In 'past decades' the standard was usually 0.2 %. From this bulletin from Chevron, their standard, in the lower 48, is now up to 1%.
http://crudemarketing.chevron.com/posted_pricing_daily.asp
The problem with ice in the pipeline could be reduced but not eliminated by lowering the acceptable water cut. And surprise, surprise, surprise, adding heat to the oil/water mixture is one way of lowering the water cut. It only requires fuel, money and equipment.
Fine detailed article. The recent drop in output year over year seemed huge(19%!) and the reason was not well elaborated in the article. The remaining reserve amounts of oil are unknown and I have seen comments that suggest far more gas than oil remains. What is the chance that pipeline output would ever get back to 1 MBD, the bluster and rants of any AK politician du jour not withstanding? What with global warming leaving the north slope ice free for longer periods, one wonders if the oil could be transshipped by tanker. Alternatively one wonders if the refinery near Fairbanks could be expanded massively. Finally I wonder if the pipeline could be retrofitted or an additional pipeline installed in parallel to transport NG. Then again, highly doubtful given the low price for NG.
They need to convert the natural gas to DME so they can burn it in their diesel engines. rather then flaming it.

== Task item ==
Rewrite the paragraph that starts "Fine detailed article" from the oil pipeline text as a short bulleted list of its main points. Work only from the oil pipeline text above.

== Source data ==
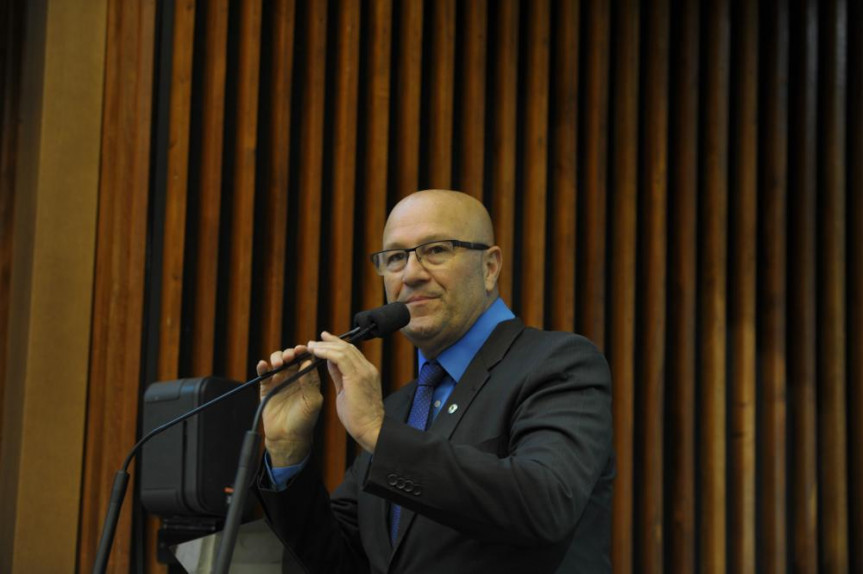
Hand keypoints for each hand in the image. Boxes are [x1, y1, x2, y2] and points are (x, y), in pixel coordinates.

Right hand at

* * *

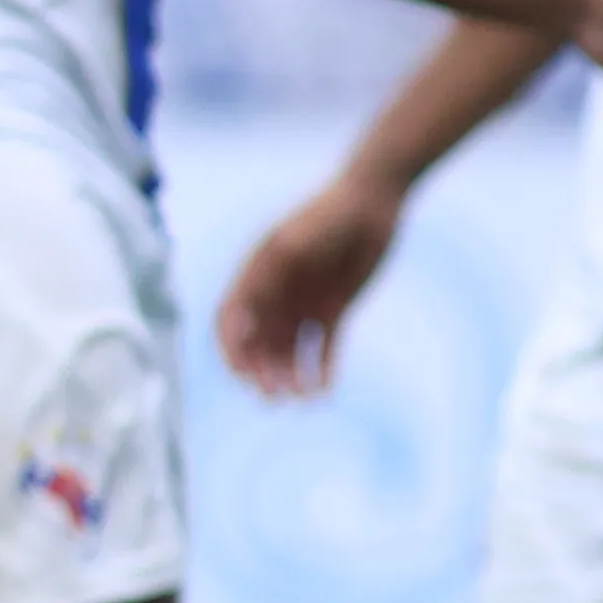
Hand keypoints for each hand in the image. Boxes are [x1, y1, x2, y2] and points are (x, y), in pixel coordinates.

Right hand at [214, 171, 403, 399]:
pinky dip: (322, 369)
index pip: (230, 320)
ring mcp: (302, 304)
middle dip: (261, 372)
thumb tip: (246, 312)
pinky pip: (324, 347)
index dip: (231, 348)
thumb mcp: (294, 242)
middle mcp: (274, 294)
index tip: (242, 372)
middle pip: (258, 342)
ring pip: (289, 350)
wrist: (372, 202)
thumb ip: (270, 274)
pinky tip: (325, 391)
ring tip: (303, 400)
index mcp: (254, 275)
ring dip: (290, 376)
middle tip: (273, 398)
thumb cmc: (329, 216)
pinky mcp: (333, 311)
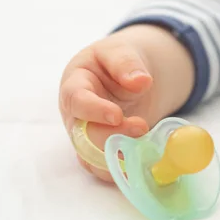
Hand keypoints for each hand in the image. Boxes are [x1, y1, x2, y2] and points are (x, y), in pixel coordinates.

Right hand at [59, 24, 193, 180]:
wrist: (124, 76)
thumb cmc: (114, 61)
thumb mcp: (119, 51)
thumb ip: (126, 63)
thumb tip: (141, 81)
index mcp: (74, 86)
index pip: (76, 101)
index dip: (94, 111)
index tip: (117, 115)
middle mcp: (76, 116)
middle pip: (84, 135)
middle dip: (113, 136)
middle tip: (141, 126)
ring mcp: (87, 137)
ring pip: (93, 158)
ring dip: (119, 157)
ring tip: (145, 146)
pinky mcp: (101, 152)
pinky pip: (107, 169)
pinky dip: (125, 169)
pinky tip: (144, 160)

...

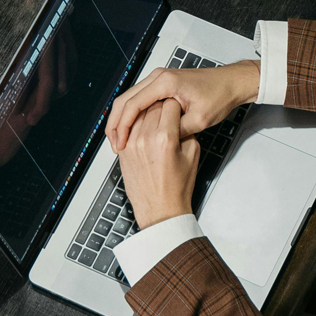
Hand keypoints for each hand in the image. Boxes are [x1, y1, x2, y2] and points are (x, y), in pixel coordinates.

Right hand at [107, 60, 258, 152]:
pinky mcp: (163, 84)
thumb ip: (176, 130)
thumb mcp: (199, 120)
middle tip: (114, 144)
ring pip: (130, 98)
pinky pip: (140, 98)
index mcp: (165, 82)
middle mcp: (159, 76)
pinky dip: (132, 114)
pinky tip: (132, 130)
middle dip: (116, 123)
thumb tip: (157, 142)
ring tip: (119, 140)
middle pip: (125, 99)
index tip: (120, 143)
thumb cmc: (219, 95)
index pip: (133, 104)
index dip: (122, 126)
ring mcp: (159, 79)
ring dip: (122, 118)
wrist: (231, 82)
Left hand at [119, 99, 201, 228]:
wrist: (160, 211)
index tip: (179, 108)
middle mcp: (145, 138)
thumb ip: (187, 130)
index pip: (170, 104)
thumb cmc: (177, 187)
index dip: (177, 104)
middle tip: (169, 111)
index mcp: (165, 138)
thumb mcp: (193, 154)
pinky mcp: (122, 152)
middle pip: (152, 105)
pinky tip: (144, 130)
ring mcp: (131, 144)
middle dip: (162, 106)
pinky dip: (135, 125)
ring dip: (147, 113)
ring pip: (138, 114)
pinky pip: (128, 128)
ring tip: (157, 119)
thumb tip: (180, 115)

== Finished task ==
- The article was detailed, but it did not explain well the large (19%) year-over-year drop in output.
- How much oil remains is unknown, and some comments suggest far more gas than oil is left.
- The writer asks whether pipeline output could ever return to 1 MBD, whatever any AK politician claims.
- Ideas raised: shipping the oil by tanker now that the North Slope stays ice-free longer, greatly expanding the refinery near Fairbanks, or retrofitting the pipeline or adding a parallel one to carry natural gas.
- The gas pipeline idea seems highly doubtful given the low price of natural gas.